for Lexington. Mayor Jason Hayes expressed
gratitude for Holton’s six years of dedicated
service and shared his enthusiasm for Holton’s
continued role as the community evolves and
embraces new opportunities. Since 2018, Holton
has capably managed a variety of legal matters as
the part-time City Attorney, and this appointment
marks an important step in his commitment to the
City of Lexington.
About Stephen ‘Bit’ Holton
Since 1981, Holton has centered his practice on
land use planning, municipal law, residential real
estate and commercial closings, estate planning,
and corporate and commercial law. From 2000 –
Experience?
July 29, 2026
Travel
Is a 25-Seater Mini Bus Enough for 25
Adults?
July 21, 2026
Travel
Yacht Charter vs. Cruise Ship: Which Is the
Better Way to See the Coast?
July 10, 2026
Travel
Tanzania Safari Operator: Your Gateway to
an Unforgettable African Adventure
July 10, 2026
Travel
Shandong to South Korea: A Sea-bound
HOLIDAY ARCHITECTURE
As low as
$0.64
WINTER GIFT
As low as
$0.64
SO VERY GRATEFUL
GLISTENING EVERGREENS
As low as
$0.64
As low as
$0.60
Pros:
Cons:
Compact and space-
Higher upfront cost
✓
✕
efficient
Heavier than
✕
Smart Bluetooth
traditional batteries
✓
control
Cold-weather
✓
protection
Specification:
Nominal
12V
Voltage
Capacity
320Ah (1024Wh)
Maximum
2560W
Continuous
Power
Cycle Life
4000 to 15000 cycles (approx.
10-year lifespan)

##############################

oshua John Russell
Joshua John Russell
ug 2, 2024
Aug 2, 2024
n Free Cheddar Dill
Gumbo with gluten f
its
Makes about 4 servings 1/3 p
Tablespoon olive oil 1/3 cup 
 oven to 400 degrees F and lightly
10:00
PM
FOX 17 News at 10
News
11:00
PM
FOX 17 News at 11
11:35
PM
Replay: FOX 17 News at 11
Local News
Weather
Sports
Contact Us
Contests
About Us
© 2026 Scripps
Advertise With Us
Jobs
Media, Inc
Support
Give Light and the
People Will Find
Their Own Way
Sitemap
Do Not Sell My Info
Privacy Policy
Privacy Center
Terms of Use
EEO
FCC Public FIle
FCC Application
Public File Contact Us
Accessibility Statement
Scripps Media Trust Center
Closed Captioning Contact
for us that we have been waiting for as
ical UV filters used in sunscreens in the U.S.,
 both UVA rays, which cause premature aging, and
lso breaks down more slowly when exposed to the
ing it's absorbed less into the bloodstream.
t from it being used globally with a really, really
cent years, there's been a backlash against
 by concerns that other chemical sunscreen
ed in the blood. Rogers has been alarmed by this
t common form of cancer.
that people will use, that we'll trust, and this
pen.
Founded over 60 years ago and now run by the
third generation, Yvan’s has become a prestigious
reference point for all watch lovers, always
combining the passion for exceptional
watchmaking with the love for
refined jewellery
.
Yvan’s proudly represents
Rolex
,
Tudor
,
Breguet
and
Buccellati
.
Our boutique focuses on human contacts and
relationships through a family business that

##############################

**TASK TO CARRY OUT**
Taking the entries above, write out exactly the lines starting with the line containing "GLISTENING EVERGREENS" and going on through the line containing "10-year lifespan)", both included, and nothing else.

**FINISHED TASK**
GLISTENING EVERGREENS
As low as
$0.64
As low as
$0.60
Pros:
Cons:
Compact and space-
Higher upfront cost
✓
✕
efficient
Heavier than
✕
Smart Bluetooth
traditional batteries
✓
control
Cold-weather
✓
protection
Specification:
Nominal
12V
Voltage
Capacity
320Ah (1024Wh)
Maximum
2560W
Continuous
Power
Cycle Life
4000 to 15000 cycles (approx.
10-year lifespan)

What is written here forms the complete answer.